Re: [PATCH v2 2/2] drm/i915/gvt: subsitute kvm_read/write_guest with vfio_dma_rw
From: Alex Williamson
Date: Wed Jan 15 2020 - 15:06:56 EST
On Tue, 14 Jan 2020 22:54:55 -0500
Yan Zhao <yan.y.zhao@xxxxxxxxx> wrote:
> As a device model, it is better to read/write guest memory using vfio
> interface, so that vfio is able to maintain dirty info of device IOVAs.
>
> Compared to kvm interfaces kvm_read/write_guest(), vfio_dma_rw() has ~600
> cycles more overhead on average.
>
> -------------------------------------
> | interface | avg cpu cycles |
> |-----------------------------------|
> | kvm_write_guest | 1554 |
> | ----------------------------------|
> | kvm_read_guest | 707 |
> |-----------------------------------|
> | vfio_dma_rw(w) | 2274 |
> |-----------------------------------|
> | vfio_dma_rw(r) | 1378 |
> -------------------------------------
In v1 you had:
-------------------------------------
| interface | avg cpu cycles |
|-----------------------------------|
| kvm_write_guest | 1546 |
| ----------------------------------|
| kvm_read_guest | 686 |
|-----------------------------------|
| vfio_iova_rw(w) | 2233 |
|-----------------------------------|
| vfio_iova_rw(r) | 1262 |
-------------------------------------
So the kvm numbers remained within +0.5-3% while the vfio numbers are
now +1.8-9.2%. I would have expected the algorithm change to at least
not be worse for small accesses and be better for accesses crossing
page boundaries.
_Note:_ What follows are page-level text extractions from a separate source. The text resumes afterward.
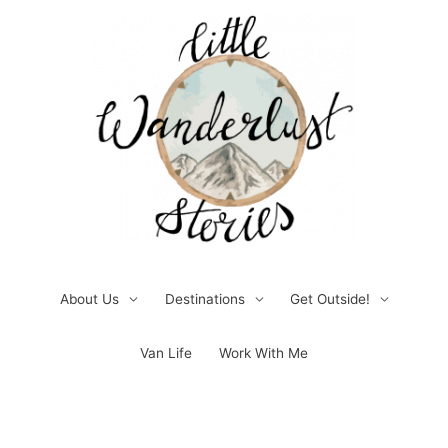
Skip
to
content
About Us
Destinations
Get Outside!
Van Life
Work With Me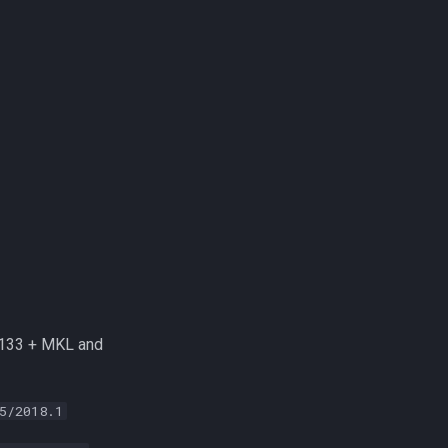
.133 + MKL and
5/2018.1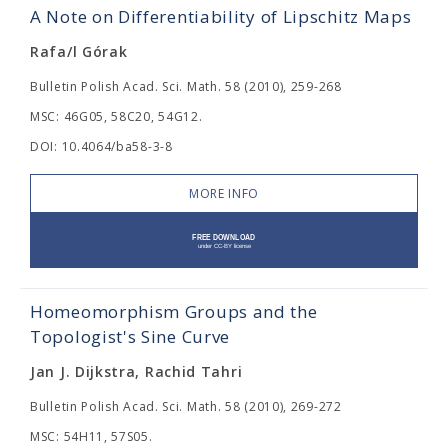
A Note on Differentiability of Lipschitz Maps
Rafa/l Górak
Bulletin Polish Acad. Sci. Math. 58 (2010), 259-268
MSC: 46G05, 58C20, 54G12.
DOI: 10.4064/ba58-3-8
MORE INFO
Homeomorphism Groups and the
Topologist's Sine Curve
Jan J. Dijkstra, Rachid Tahri
Bulletin Polish Acad. Sci. Math. 58 (2010), 269-272
MSC: 54H11, 57S05.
Do you know what happened?
> Comparison of benchmarks scores are as blow:
> ------------------------------------------------------
> | avg score | kvm_read/write_guest | vfio_dma_rw |
> |----------------------------------------------------|
> | Glmark2 | 1284 | 1296 |
> |----------------------------------------------------|
> | Lightsmark | 61.24 | 61.27 |
> |----------------------------------------------------|
> | OpenArena | 140.9 | 137.4 |
> |----------------------------------------------------|
> | Heaven | 671 | 670 |
> ------------------------------------------------------
> No obvious performance downgrade found.
>
> Cc: Kevin Tian <kevin.tian@xxxxxxxxx>
> Signed-off-by: Yan Zhao <yan.y.zhao@xxxxxxxxx>
> ---
> drivers/gpu/drm/i915/gvt/kvmgt.c | 26 +++++++-------------------
> 1 file changed, 7 insertions(+), 19 deletions(-)
>
> diff --git a/drivers/gpu/drm/i915/gvt/kvmgt.c b/drivers/gpu/drm/i915/gvt/kvmgt.c
> index bd79a9718cc7..17edc9a7ff05 100644
> --- a/drivers/gpu/drm/i915/gvt/kvmgt.c
> +++ b/drivers/gpu/drm/i915/gvt/kvmgt.c
> @@ -1966,31 +1966,19 @@ static int kvmgt_rw_gpa(unsigned long handle, unsigned long gpa,
> void *buf, unsigned long len, bool write)
> {
> struct kvmgt_guest_info *info;
> - struct kvm *kvm;
> - int idx, ret;
> - bool kthread = current->mm == NULL;
> + int ret;
> + struct intel_vgpu *vgpu;
> + struct device *dev;
>
> if (!handle_valid(handle))
> return -ESRCH;
>
> info = (struct kvmgt_guest_info *)handle;
> - kvm = info->kvm;
> -
> - if (kthread) {
> - if (!mmget_not_zero(kvm->mm))
> - return -EFAULT;
> - use_mm(kvm->mm);
> - }
> -
> - idx = srcu_read_lock(&kvm->srcu);
> - ret = write ? kvm_write_guest(kvm, gpa, buf, len) :
> - kvm_read_guest(kvm, gpa, buf, len);
> - srcu_read_unlock(&kvm->srcu, idx);
> + vgpu = info->vgpu;
> + dev = mdev_dev(vgpu->vdev.mdev);
>
> - if (kthread) {
> - unuse_mm(kvm->mm);
> - mmput(kvm->mm);
> - }
> + ret = write ? vfio_dma_rw(dev, gpa, buf, len, true) :
> + vfio_dma_rw(dev, gpa, buf, len, false);
As Paolo suggested previously, this can be simplified:
ret = vfio_dma_rw(dev, gpa, buf, len, write);
>
> return ret;
Or even more simple, remove the ret variable:
return vfio_dma_rw(dev, gpa, buf, len, write);
Thanks,
Alex
> }